-- ESTRATTO SCELTO --

Si è finalmente conclusa la lunghissima campagna referendaria e l’esito del voto, chiaro ed inequivocabile nel risultato, porta con sé, nei suoi effetti immediati, il carico di anomalie e di scelte irresponsabili che hanno caratterizzato l’ultima fase della vita politica nel nostro Paese.

In precedenti interventi si è cercato di analizzare il merito della riforma, rilevando gli aspetti condivisibili e quelli, purtroppo prevalenti, di criticità e disorganicità del testo ed altri, peggiori, di storture del sistema, tentando comunque di discutere sull’oggetto vero del referendum: la modifica della Costituzione.

Purtroppo così non è avvenuto nel dibattito politico e tramite mezzi di comunicazione in genere, avendo concentrato l’attenzione sulla caratterizzazione politica del voto, alimentata sin dai primi passaggi parlamentari, dagli interventi del Governo che ha cercato – malgrado il tardivo ripensamento – di farne un appuntamento volto alla piena propria legittimazione popolare, quasi a voler superare il vulnus della anomala maggioranza parlamentare – viziata dall’incostituzionalità della legge elettorale – e dell’assenza del voto popolare più volte, spesso anche in modo strumentale, contestata al Presidente del Consiglio.

Aver fatto della riforma terreno di scontro fra fazioni, per finalità diverse e contingenti, del tutto estranee ad ogni processo costituente, ha rappresentato il più grande tradimento dei valori fondanti della nostra Carta Costituzionale segnando già il fallimento della riforma stessa prima ancora dell’esito referendario.

Le immediate dimissioni del Governo, dopo l’esito referendario, rappresentano il culmine dell’anomalia che si è determinata, ancor più se si considera che il Presidente del Consiglio ha rassegnato formalmente le dimissioni subito dopo aver ottenuto l’ennesimo voto di fiducia in Parlamento, segnando palesemente la rottura con il normale e coerente funzionamento delle Istituzioni repubblicane.

-- MATERIALE FORNITO --
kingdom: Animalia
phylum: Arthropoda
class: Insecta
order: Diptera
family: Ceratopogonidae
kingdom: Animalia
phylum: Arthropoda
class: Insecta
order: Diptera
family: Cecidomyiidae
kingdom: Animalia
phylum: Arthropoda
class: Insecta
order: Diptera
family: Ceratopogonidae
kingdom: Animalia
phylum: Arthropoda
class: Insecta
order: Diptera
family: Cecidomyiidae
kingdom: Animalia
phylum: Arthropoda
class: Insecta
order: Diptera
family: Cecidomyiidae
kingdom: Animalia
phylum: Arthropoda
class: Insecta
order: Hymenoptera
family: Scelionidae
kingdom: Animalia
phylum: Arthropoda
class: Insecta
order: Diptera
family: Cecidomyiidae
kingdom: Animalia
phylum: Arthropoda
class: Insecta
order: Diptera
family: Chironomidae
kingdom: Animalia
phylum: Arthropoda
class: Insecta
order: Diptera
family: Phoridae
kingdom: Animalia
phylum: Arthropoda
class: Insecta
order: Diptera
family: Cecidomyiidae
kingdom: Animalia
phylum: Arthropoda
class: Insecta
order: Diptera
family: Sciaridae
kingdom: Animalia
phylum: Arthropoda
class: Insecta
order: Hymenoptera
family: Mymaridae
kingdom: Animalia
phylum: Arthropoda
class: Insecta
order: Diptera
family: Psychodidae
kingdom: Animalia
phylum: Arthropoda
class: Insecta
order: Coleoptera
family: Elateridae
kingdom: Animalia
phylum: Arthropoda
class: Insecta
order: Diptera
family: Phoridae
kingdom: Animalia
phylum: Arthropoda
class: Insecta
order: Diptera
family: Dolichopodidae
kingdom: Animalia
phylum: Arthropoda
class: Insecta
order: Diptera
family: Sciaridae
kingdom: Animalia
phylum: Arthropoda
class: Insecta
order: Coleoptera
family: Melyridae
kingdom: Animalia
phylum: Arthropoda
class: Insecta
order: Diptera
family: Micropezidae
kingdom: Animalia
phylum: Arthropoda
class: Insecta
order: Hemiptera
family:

-- ISTRUZIONI DEL COMPITO --
Riporta parola per parola il passo del testo sul referendum che si apre con le parole contenenti "Le immediate dimissioni" e si chiude con "delle Istituzioni repubblicane.". I record non sono necessari.

-- RISPOSTA COMPLETA --
Le immediate dimissioni del Governo, dopo l’esito referendario, rappresentano il culmine dell’anomalia che si è determinata, ancor più se si considera che il Presidente del Consiglio ha rassegnato formalmente le dimissioni subito dopo aver ottenuto l’ennesimo voto di fiducia in Parlamento, segnando palesemente la rottura con il normale e coerente funzionamento delle Istituzioni repubblicane.